Prior to joining this group, Trey and I discussed some ways that I could potentially cut out some carbs/unnecessary foods. After brainstorming for a while, he suggested I try to do one meal a day low carb/carb-free. I LOVE LOVE LOVE breads. It's seriously a pitfall. So, we decided I would try to do it every day at lunch. I started on Sunday. I ate grilled tilapia, peas, and quinoa as opposed to a sandwich with some chips or fruit. Yesterday for lunch, I wanted tuna fish sandwich, but the bread was a no-go, so I found this recipe for "Tuna Kale Salad". Sounds kind of gross, but tasted so delicious! You can find the recipe here.

I started the breakfast portion of the clean-eating menu this morning. It was "Strawberry Shortcake Oats" and it was freaking amazing. Seriously, I totally recommend it. It was like dessert for breakfast, kind of. 

Smash up 1/2 cup of strawberries in a bowl, then add an additional 1/4 cup sliced strawberries, 1/3 cup unsweetened almond milk (which I've been drinking ever since having Em and can't tell a difference, but it's SO much healthier), 1/4 cup nonfat greek yogurt (I used vanilla), 1/3 cup of quick oats, honey (or stevia) to taste (about 1 tsp.), and a pinch of sea salt. The recipe called for it to sit overnight, but I ate it right after making it and it was SO yum.

Aside from all these challenges, I've been thinking a lot about life in general, primarily as it relates to my daughter.

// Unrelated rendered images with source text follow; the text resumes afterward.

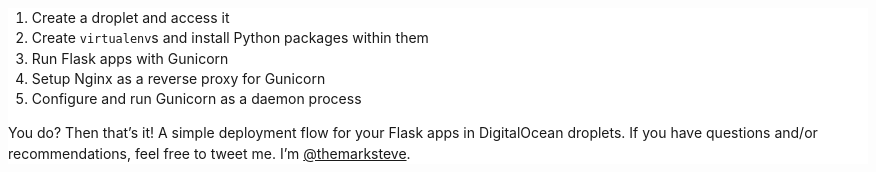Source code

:   1. Create a droplet and access it
  2. Create `virtualenv`s and install Python packages within them
  3. Run Flask apps with Gunicorn
  4. Setup Nginx as a reverse proxy for Gunicorn
  5. Configure and run Gunicorn as a daemon process

You do? Then that’s it! A simple deployment flow for your Flask apps in
DigitalOcean droplets. If you have questions and/or recommendations, feel free
to tweet me. I’m [@themarksteve](https://twitter.com/themarksteve).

She turned 5 months old yesterday.  F   I   V   E!!! When did that happen? How did that happen? Where is the time going? I actually cried yesterday thinking about how quickly she's growing up. I feel like I've been robbed though. Because I was depressed for a good 2 months at the start of her life, I don't remember much about her first 2 months of life, aside from the fact that she (and I) cried A LOT. She's a different baby now and I'm a different mom (thank God!), but it makes me sad. I'm actually frustrated because I feel like hormones and those horrible emotions robbed me of joy. They robbed me of enjoying my daughter when she was so new to the world. They robbed me of bonding time with her, but most importantly, they robbed me of time; time that I'll never, ever get back. That's a harsh reality. I realize there's not a whole lot I could've done to avoid the emotions I had back then, but it's still hard to think about it now. She is getting to a stage where she doesn't want to just lie in mommy's arms anymore, she wants to play and be active. Don't get me wrong, it's SO fun right now because she is engaging so much with the world around her, but at the same time, it's a little heart-breaking because I already feel like I've lost that "little baby" and it was in the blink of an eye. I know these are normal feelings and that they're only going to intensify the older she gets, but good grief. I'm so grateful for the opportunity to be Emerson's mom. I love her more and more with each passing day. I miss her when she's sleeping. I stare at her on the monitor just to feel close to her. I truly, truly, truly have learned the importance of cherishing each and every day that I have with her because these days are fleeting all too quickly. I want to make the most of these "baby days" because they'll be just a memory before I know it and I want to have LOTS of memories to cherish. These five months have no doubt been the MOST challenging, most rewarding, most memorable of my entire life. I am a mommy and I finally feel like I understand what that means. It's a good feeling and I never want to lose it. 

Enjoy the snow VA friends and keep warm!